Find the line with "where precision and strength are crucial." and the line with "eliminating the risk" in the entries below; output exactly those two lines, every line between them, and no others.

[Data records]
-- Opening Marker --
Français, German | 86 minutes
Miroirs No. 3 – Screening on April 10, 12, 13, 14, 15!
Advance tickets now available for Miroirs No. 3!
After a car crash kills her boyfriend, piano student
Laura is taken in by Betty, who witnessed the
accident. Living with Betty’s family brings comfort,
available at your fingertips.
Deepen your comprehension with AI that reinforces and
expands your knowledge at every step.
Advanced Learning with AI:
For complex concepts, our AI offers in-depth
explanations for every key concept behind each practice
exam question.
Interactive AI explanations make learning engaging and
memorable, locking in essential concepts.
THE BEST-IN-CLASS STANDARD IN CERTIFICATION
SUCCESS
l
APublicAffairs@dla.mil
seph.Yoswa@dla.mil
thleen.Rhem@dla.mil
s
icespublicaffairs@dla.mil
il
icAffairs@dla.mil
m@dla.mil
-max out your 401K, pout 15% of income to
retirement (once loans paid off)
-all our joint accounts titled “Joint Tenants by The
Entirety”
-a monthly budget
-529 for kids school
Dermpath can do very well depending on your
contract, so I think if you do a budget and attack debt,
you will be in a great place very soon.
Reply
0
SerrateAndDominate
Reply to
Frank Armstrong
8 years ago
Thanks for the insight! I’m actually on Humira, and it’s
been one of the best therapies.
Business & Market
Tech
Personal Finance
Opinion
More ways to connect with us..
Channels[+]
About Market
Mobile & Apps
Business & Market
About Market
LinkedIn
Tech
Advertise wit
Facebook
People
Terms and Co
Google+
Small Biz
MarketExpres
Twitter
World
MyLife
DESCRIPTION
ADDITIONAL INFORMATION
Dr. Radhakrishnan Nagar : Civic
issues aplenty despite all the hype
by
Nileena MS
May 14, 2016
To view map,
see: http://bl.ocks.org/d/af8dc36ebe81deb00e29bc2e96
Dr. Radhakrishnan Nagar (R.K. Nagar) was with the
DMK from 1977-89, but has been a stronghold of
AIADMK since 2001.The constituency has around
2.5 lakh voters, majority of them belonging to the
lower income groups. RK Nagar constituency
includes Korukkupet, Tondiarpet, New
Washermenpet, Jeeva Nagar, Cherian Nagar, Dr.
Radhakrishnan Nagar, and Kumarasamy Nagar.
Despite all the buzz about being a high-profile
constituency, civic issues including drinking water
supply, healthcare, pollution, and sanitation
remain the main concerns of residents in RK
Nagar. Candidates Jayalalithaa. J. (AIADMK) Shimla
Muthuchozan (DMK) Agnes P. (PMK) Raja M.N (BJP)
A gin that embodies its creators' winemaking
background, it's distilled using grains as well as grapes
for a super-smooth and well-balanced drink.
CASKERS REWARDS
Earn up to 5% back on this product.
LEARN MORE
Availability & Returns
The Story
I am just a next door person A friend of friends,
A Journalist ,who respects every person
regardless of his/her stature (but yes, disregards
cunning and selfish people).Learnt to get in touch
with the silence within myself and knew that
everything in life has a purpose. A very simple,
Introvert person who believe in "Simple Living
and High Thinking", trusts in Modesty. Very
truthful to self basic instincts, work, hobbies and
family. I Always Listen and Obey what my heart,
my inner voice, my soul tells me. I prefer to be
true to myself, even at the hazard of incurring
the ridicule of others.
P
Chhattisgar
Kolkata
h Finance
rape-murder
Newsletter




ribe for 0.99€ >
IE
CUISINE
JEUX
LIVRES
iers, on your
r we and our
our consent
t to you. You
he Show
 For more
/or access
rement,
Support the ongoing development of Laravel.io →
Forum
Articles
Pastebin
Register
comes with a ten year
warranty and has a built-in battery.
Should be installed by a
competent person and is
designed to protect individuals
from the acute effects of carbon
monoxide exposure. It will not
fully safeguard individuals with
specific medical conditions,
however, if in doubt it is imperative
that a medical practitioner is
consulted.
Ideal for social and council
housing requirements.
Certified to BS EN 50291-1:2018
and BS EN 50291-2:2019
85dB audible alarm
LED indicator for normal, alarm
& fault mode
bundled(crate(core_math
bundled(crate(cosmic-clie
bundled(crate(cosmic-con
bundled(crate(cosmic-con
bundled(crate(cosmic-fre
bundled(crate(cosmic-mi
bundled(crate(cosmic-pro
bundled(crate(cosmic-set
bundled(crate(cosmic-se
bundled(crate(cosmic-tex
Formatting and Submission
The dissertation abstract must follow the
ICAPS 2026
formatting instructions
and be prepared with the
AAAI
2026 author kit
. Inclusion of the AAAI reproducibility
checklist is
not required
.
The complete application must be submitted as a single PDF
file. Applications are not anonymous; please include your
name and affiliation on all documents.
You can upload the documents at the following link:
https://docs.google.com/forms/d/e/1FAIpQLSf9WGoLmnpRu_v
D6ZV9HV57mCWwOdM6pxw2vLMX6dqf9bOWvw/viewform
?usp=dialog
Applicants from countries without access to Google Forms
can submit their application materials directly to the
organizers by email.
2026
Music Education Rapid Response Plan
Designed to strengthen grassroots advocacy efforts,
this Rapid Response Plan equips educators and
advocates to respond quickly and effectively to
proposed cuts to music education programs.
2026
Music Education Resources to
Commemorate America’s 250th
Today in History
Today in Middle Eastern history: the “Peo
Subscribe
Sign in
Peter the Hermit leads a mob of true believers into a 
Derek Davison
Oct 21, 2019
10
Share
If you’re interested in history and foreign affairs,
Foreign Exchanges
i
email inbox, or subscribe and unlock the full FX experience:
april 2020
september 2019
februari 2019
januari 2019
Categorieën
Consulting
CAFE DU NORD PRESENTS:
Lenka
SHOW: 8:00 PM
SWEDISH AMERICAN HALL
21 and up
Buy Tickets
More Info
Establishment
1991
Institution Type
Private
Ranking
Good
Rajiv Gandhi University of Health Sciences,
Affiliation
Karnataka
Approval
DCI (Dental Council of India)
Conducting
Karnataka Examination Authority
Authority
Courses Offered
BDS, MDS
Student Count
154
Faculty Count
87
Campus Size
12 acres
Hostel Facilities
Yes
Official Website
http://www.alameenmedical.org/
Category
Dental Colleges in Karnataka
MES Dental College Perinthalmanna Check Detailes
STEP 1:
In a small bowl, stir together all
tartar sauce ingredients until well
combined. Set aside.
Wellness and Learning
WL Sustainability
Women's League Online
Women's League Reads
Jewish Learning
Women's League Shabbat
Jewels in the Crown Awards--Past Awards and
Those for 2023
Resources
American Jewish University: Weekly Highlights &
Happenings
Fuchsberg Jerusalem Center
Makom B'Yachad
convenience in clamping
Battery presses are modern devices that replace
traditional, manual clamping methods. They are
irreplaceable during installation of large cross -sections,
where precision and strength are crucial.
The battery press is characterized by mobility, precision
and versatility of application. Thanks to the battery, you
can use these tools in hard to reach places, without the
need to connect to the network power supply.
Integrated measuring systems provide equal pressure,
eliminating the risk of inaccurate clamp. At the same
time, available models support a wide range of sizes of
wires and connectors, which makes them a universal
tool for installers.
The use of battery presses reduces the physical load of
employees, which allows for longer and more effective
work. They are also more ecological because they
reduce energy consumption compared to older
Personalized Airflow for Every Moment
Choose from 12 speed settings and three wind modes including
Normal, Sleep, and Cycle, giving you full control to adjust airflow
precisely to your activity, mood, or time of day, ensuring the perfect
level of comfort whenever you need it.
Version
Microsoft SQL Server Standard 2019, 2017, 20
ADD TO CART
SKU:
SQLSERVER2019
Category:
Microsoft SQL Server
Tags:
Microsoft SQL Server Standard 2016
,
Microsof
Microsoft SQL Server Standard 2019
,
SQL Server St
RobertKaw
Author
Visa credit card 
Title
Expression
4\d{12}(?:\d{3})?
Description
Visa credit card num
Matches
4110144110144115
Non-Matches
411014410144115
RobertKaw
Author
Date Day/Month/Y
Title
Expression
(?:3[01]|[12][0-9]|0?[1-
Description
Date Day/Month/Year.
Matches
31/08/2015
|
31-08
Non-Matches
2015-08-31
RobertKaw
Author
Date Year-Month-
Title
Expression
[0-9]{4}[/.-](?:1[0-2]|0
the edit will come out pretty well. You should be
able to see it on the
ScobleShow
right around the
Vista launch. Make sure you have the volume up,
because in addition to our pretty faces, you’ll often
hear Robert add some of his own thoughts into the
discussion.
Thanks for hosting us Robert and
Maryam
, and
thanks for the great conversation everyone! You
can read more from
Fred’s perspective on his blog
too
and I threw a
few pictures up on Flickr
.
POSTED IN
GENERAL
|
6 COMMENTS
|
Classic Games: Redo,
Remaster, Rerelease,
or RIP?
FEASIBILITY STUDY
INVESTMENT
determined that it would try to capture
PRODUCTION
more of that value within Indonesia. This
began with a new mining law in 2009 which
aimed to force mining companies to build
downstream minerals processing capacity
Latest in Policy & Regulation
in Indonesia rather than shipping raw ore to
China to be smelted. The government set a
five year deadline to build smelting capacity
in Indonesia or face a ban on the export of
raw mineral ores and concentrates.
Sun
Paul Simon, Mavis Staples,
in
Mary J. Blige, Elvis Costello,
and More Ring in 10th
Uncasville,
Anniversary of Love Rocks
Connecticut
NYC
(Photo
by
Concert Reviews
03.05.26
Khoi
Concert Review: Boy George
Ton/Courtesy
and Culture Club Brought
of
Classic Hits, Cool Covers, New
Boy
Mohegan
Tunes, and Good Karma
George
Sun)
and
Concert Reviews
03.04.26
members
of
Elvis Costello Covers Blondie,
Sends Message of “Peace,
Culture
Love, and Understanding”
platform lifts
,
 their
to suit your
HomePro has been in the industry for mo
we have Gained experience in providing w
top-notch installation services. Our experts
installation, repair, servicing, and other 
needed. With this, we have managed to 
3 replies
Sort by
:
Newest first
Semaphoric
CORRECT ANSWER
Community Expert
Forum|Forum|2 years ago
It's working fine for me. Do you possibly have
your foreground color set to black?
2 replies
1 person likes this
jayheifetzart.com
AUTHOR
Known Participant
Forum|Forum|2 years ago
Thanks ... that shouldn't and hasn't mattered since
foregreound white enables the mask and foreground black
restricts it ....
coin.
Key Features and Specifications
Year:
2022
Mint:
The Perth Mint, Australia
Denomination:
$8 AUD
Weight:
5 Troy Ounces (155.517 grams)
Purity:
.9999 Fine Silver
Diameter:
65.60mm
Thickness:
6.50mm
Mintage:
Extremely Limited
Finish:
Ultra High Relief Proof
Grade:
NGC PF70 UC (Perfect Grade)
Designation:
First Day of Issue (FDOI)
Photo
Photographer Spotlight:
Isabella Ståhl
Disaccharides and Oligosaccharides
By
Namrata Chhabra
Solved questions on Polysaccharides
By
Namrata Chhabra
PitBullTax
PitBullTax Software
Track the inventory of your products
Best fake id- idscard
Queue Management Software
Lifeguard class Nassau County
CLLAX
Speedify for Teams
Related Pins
-- Closing Marker --
→ WORKED SOLUTION:
where precision and strength are crucial.
The battery press is characterized by mobility, precision
and versatility of application. Thanks to the battery, you
can use these tools in hard to reach places, without the
need to connect to the network power supply.
Integrated measuring systems provide equal pressure,
eliminating the risk of inaccurate clamp. At the same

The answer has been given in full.